Factor 5;  Plaintiffs were woefully delinquent in seeking sanctions:

Here, Plaintiff was aware of the document issue as early as summer 2013.  Yet, Plaintiff waited to file the present motion until three weeks after the MDL Court issued its order and two weeks before this case was set for trial.

Slip op. at 6.  Basically, the Cook County plaintiffs were trying to avoid doing any heavy lifting.  They tried to piggy-back on the MDL ruling, while waiting until the eleventh hour to disrupt the defense’s preparation.  This factor “militates against imposing a sanction.”  Id.

Factor 6:  While the defendant acted in good faith during the litigation, slip op. at 6 (defendant “diligently complied with this Court’s discovery orders” and its “cooperation . . . to facilitate discovery has been exceptional”), it still fell afoul of its own discovery holds (as we discussed before).  Id. (“documents were destroyed in clear contravention of a products liability litigation hold” from 2002).  This was the only factor the court found weighed “in favor of imposing a sanction.”  Id.

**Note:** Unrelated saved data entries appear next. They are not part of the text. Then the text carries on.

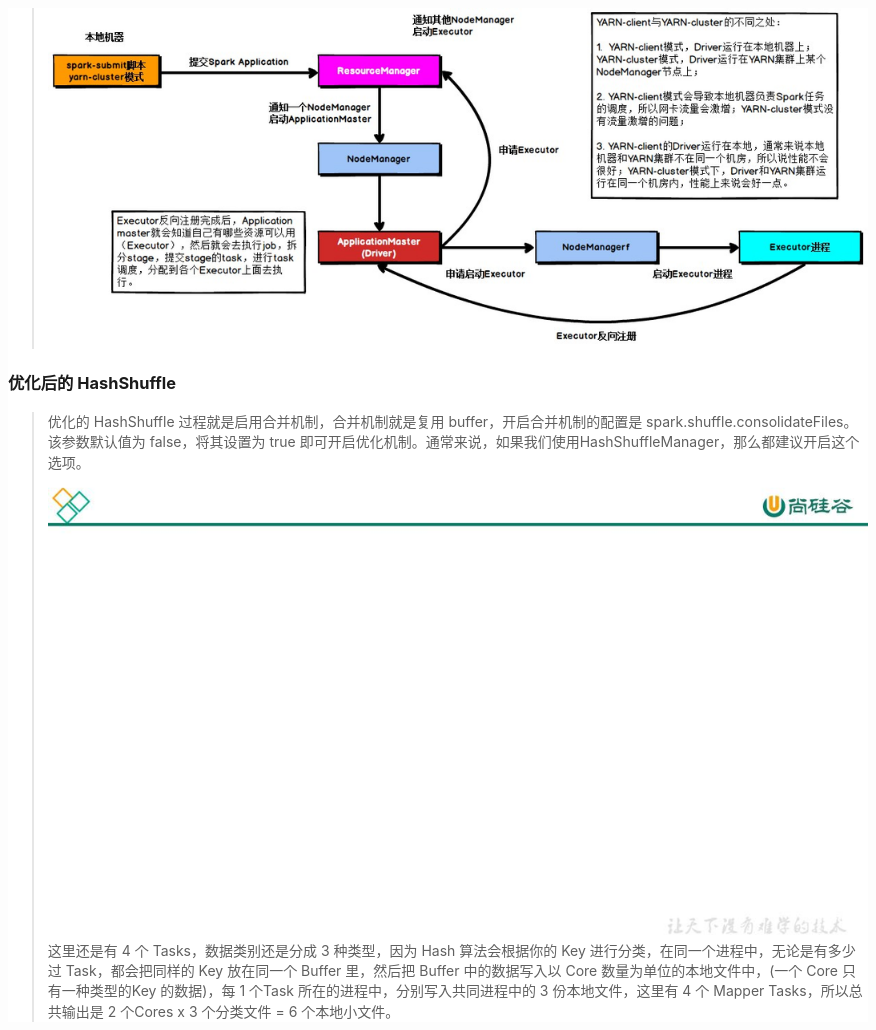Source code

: > ![](./media/image19.jpeg)

### 优化后的 HashShuffle

> 优化的 HashShuffle 过程就是启用合并机制，合并机制就是复用
> buffer，开启合并机制的配置是
> spark.shuffle.consolidateFiles。该参数默认值为 false，将其设置为 true
> 即可开启优化机制。通常来说，如果我们使用HashShuffleManager，那么都建议开启这个选项。
>
> ![](./media/image33.png)这里还是有 4 个 Tasks，数据类别还是分成 3
> 种类型，因为 Hash 算法会根据你的 Key
> 进行分类，在同一个进程中，无论是有多少过 Task，都会把同样的 Key
> 放在同一个 Buffer 里，然后把 Buffer 中的数据写入以 Core
> 数量为单位的本地文件中，(一个 Core 只有一种类型的Key 的数据)，每 1
> 个Task 所在的进程中，分别写入共同进程中的 3 份本地文件，这里有 4 个
> Mapper Tasks，所以总共输出是 2 个Cores x 3 个分类文件 = 6
> 个本地小文件。

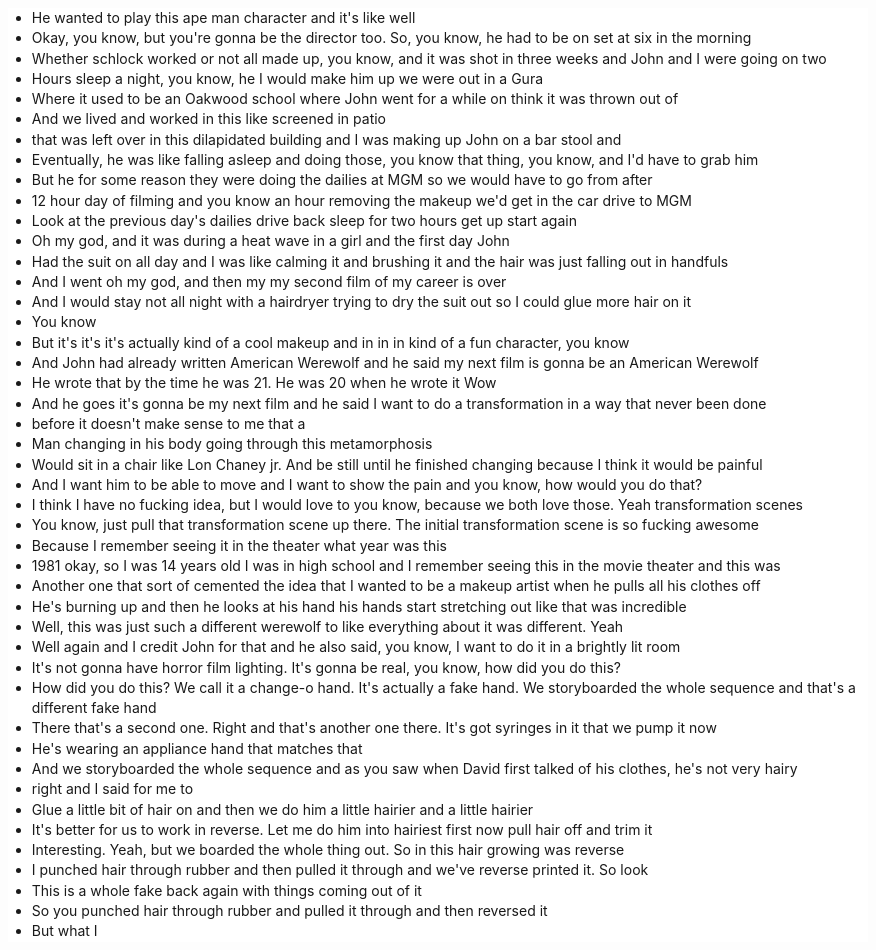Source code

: *  He wanted to play this ape man character and it's like well
*  Okay, you know, but you're gonna be the director too. So, you know, he had to be on set at six in the morning
*  Whether schlock worked or not all made up, you know, and it was shot in three weeks and John and I were going on two
*  Hours sleep a night, you know, he I would make him up we were out in a Gura
*  Where it used to be an Oakwood school where John went for a while on think it was thrown out of
*  And we lived and worked in this like screened in patio
*  that was left over in this dilapidated building and I was making up John on a bar stool and
*  Eventually, he was like falling asleep and doing those, you know that thing, you know, and I'd have to grab him
*  But he for some reason they were doing the dailies at MGM so we would have to go from after
*  12 hour day of filming and you know an hour removing the makeup we'd get in the car drive to MGM
*  Look at the previous day's dailies drive back sleep for two hours get up start again
*  Oh my god, and it was during a heat wave in a girl and the first day John
*  Had the suit on all day and I was like calming it and brushing it and the hair was just falling out in handfuls
*  And I went oh my god, and then my my second film of my career is over
*  And I would stay not all night with a hairdryer trying to dry the suit out so I could glue more hair on it
*  You know
*  But it's it's it's actually kind of a cool makeup and in in in kind of a fun character, you know
*  And John had already written American Werewolf and he said my next film is gonna be an American Werewolf
*  He wrote that by the time he was 21. He was 20 when he wrote it Wow
*  And he goes it's gonna be my next film and he said I want to do a transformation in a way that never been done
*  before it doesn't make sense to me that a
*  Man changing in his body going through this metamorphosis
*  Would sit in a chair like Lon Chaney jr. And be still until he finished changing because I think it would be painful
*  And I want him to be able to move and I want to show the pain and you know, how would you do that?
*  I think I have no fucking idea, but I would love to you know, because we both love those. Yeah transformation scenes
*  You know, just pull that transformation scene up there. The initial transformation scene is so fucking awesome
*  Because I remember seeing it in the theater what year was this
*  1981 okay, so I was 14 years old I was in high school and I remember seeing this in the movie theater and this was
*  Another one that sort of cemented the idea that I wanted to be a makeup artist when he pulls all his clothes off
*  He's burning up and then he looks at his hand his hands start stretching out like that was incredible
*  Well, this was just such a different werewolf to like everything about it was different. Yeah
*  Well again and I credit John for that and he also said, you know, I want to do it in a brightly lit room
*  It's not gonna have horror film lighting. It's gonna be real, you know, how did you do this?
*  How did you do this? We call it a change-o hand. It's actually a fake hand. We storyboarded the whole sequence and that's a different fake hand
*  There that's a second one. Right and that's another one there. It's got syringes in it that we pump it now
*  He's wearing an appliance hand that matches that
*  And we storyboarded the whole sequence and as you saw when David first talked of his clothes, he's not very hairy
*  right and I said for me to
*  Glue a little bit of hair on and then we do him a little hairier and a little hairier
*  It's better for us to work in reverse. Let me do him into hairiest first now pull hair off and trim it
*  Interesting. Yeah, but we boarded the whole thing out. So in this hair growing was reverse
*  I punched hair through rubber and then pulled it through and we've reverse printed it. So look
*  This is a whole fake back again with things coming out of it
*  So you punched hair through rubber and pulled it through and then reversed it
*  But what I
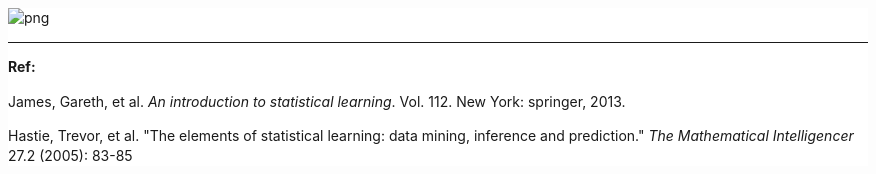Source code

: 
![png](ESL-Example-Prostate%20Cancer_25_0.png)





------

**Ref:**

James, Gareth, et al. *An introduction to statistical learning*. Vol. 112. New York: springer, 2013.

Hastie, Trevor, et al. "The elements of statistical learning: data mining, inference and prediction." *The Mathematical Intelligencer* 27.2 (2005): 83-85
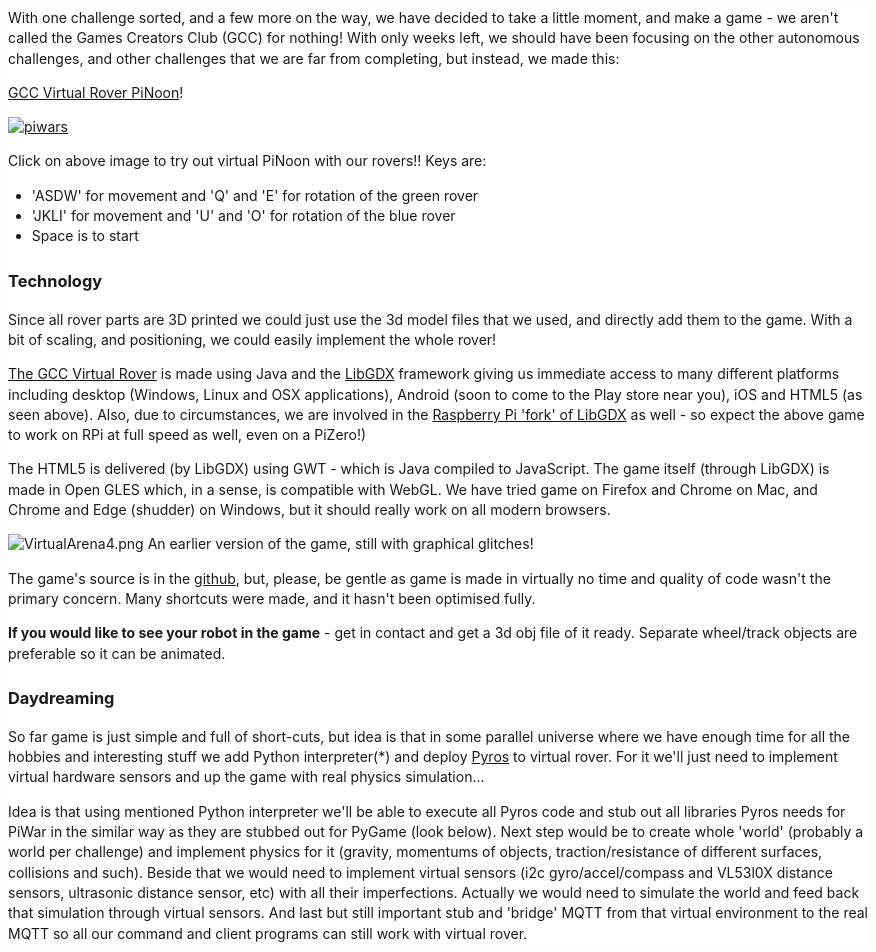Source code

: <html><body><p>With one challenge sorted, and a few more on the way, we have decided to take a little moment, and make a game - we aren't called the Games Creators Club (GCC) for nothing! With only weeks left, we should have been focusing on the other autonomous challenges, and other challenges that we are far from completing, but instead, we made this:

<a href="http://www.unleadedsnail.com/piwars/">GCC Virtual Rover PiNoon</a>!

<a href="http://www.unleadedsnail.com/piwars/"><img class="alignnone size-full wp-image-1261" src="/2018/03/piwars1.png" alt="piwars" width="892" height="708"></a>

Click on above image to try out virtual PiNoon with our rovers!! Keys are:
</p><ul>
	<li>'ASDW' for movement and 'Q' and 'E' for rotation of the green rover</li>
	<li>'JKLI' for movement and 'U' and 'O' for rotation of the blue rover</li>
	<li>Space is to start</li>
</ul>
<h3>Technology</h3>
Since all rover parts are 3D printed we could just use the 3d model files that we used, and directly add them to the game. With a bit of scaling, and positioning, we could easily implement the whole rover!

<a href="http://www.unleadedsnail.com/piwars/">The GCC Virtual Rover</a> is made using Java and the <a href="https://libgdx.badlogicgames.com/">LibGDX</a> framework giving us immediate access to many different platforms including desktop (Windows, Linux and OSX applications), Android (soon to come to the Play store near you), iOS and HTML5 (as seen above). Also, due to circumstances, we are involved in the <a href="https://github.com/natdan/libgdx">Raspberry Pi 'fork' of LibGDX</a> as well - so expect the above game to work on RPi at full speed as well, even on a PiZero!)

The HTML5 is delivered (by LibGDX) using GWT - which is Java compiled to JavaScript. The game itself (through LibGDX) is made in Open GLES which, in a sense, is compatible with WebGL. We have tried game on Firefox and Chrome on Mac, and Chrome and Edge (shudder) on Windows, but it should really work on all modern browsers.

<img class="alignnone size-full wp-image-1270" src="/2018/03/virtualarena4.png" alt="VirtualArena4.png" width="3360" height="2098"> An earlier version of the game, still with graphical glitches!

The game's source is in the <a href="https://github.com/GamesCreatorsClub/GCC-VirtualRover">github</a>, but, please, be gentle as game is made in virtually no time and quality of code wasn't the primary concern. Many shortcuts were made, and it hasn't been optimised fully.

<strong>If you would like to see your robot in the game</strong> - get in contact and get a 3d obj file of it ready. Separate wheel/track objects are preferable so it can be animated.
<h3>Daydreaming</h3>
So far game is just simple and full of short-cuts, but idea is that in some parallel universe where we have enough time for all the hobbies and interesting stuff we add Python interpreter(*) and deploy <a href="https://github.com/GamesCreatorsClub/GCC-Rover/tree/master/pyros">Pyros</a> to virtual rover. For it we'll just need to implement virtual hardware sensors and up the game with real physics simulation...

Idea is that using mentioned Python interpreter we'll be able to execute all Pyros code and stub out all libraries Pyros needs for PiWar in the similar way as they are stubbed out for PyGame (look below). Next step would be to create whole 'world' (probably a world per challenge) and implement physics for it (gravity, momentums of objects, traction/resistance of different surfaces, collisions and such). Beside that we would need to implement virtual sensors (i2c gyro/accel/compass and VL53l0X distance sensors, ultrasonic distance sensor, etc) with all their imperfections. Actually we would need to simulate the world and feed back that simulation through virtual sensors. And last but still important stub and 'bridge' MQTT from that virtual environment to the real MQTT so all our command and client programs can still work with virtual rover.
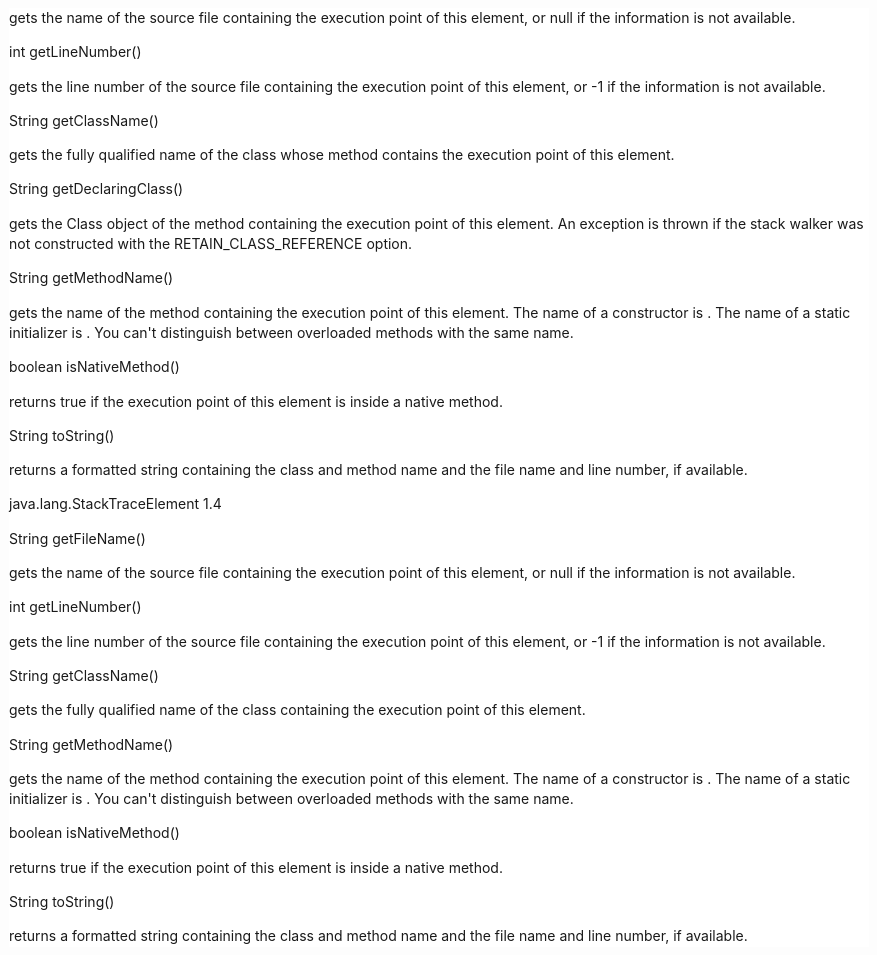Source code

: gets the name of the source file containing the execution point of this element, or null if the information is not available.

int getLineNumber()

gets the line number of the source file containing the execution point of this element, or -1 if the information is not available.

String getClassName()

gets the fully qualified name of the class whose method contains the execution point of this element.

String getDeclaringClass()

gets the Class object of the method containing the execution point of this element. An exception is thrown if the stack walker was not constructed with the RETAIN_CLASS_REFERENCE option.

String getMethodName()

gets the name of the method containing the execution point of this element. The name of a constructor is <init>. The name of a static initializer is <clinit>. You can't distinguish between overloaded methods with the same name.

boolean isNativeMethod()

returns true if the execution point of this element is inside a native method.

String toString()

returns a formatted string containing the class and method name and the file name and line number, if available.

java.lang.StackTraceElement 1.4

String getFileName()

gets the name of the source file containing the execution point of this element, or null if the information is not available.

int getLineNumber()

gets the line number of the source file containing the execution point of this element, or -1 if the information is not available.

String getClassName()

gets the fully qualified name of the class containing the execution point of this element.

String getMethodName()

gets the name of the method containing the execution point of this element. The name of a constructor is <init>. The name of a static initializer is <clinit>. You can't distinguish between overloaded methods with the same name.

boolean isNativeMethod()

returns true if the execution point of this element is inside a native method.

String toString()

returns a formatted string containing the class and method name and the file name and line number, if available.
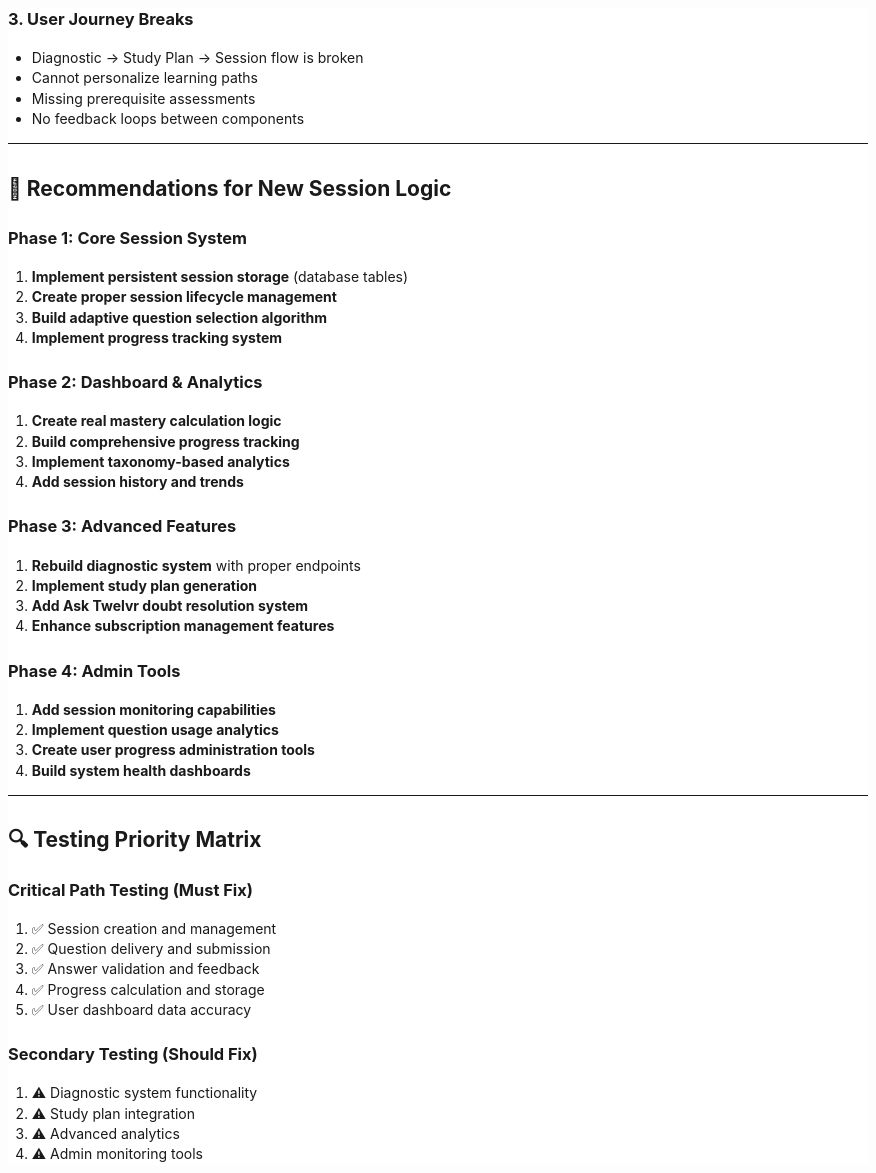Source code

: ### 3. User Journey Breaks
- Diagnostic → Study Plan → Session flow is broken
- Cannot personalize learning paths
- Missing prerequisite assessments
- No feedback loops between components

---

## 🎯 Recommendations for New Session Logic

### Phase 1: Core Session System
1. **Implement persistent session storage** (database tables)
2. **Create proper session lifecycle management**
3. **Build adaptive question selection algorithm**
4. **Implement progress tracking system**

### Phase 2: Dashboard & Analytics
1. **Create real mastery calculation logic**
2. **Build comprehensive progress tracking**  
3. **Implement taxonomy-based analytics**
4. **Add session history and trends**

### Phase 3: Advanced Features
1. **Rebuild diagnostic system** with proper endpoints
2. **Implement study plan generation**
3. **Add Ask Twelvr doubt resolution system**
4. **Enhance subscription management features**

### Phase 4: Admin Tools
1. **Add session monitoring capabilities**
2. **Implement question usage analytics**
3. **Create user progress administration tools**
4. **Build system health dashboards**

---

## 🔍 Testing Priority Matrix

### Critical Path Testing (Must Fix)
1. ✅ Session creation and management
2. ✅ Question delivery and submission  
3. ✅ Answer validation and feedback
4. ✅ Progress calculation and storage
5. ✅ User dashboard data accuracy

### Secondary Testing (Should Fix)
1. ⚠️ Diagnostic system functionality
2. ⚠️ Study plan integration
3. ⚠️ Advanced analytics
4. ⚠️ Admin monitoring tools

But lack of good faith alone was insufficient to support any sanction in Cook County – let alone to justify the sort of jury instructions that goaded the runaway MDL jury – and which the currently proposed amendments to Fed. R. Civ. P. 37 (see our post here) would prohibit absent specific intent to deprive an opponent of evidence in “the litigation.”  Instead, under Illinois law:

Plaintiff has not demonstrated how she has or will be prejudiced by [defendant’s] destruction of the specific documents that are missing.  Plaintiffs inability to demonstrate prejudice is fatal to her motion because an order imposing sanctions against [defendant] for conduct it engaged in which did not prejudice Plaintiff would only punish [defendant] while furthering no interest in promoting discovery or a fair trial.

Actos Litigation, slip op. at 7.

One major purpose of bellwether trials in mass tort litigation is to come up with some way of accurately valuing cases.  An outlier verdict, like the one in the Actos MDL defeats that purpose, and indeed is contrary the purpose of aggregating litigation in the first place.  ATRA may call Cook County a “hellhole” (and Illinois discovery practice generally is not defendant friendly), but in this instance at least it’s proving to be a lot less hellish than what has transpired so far in the MDL.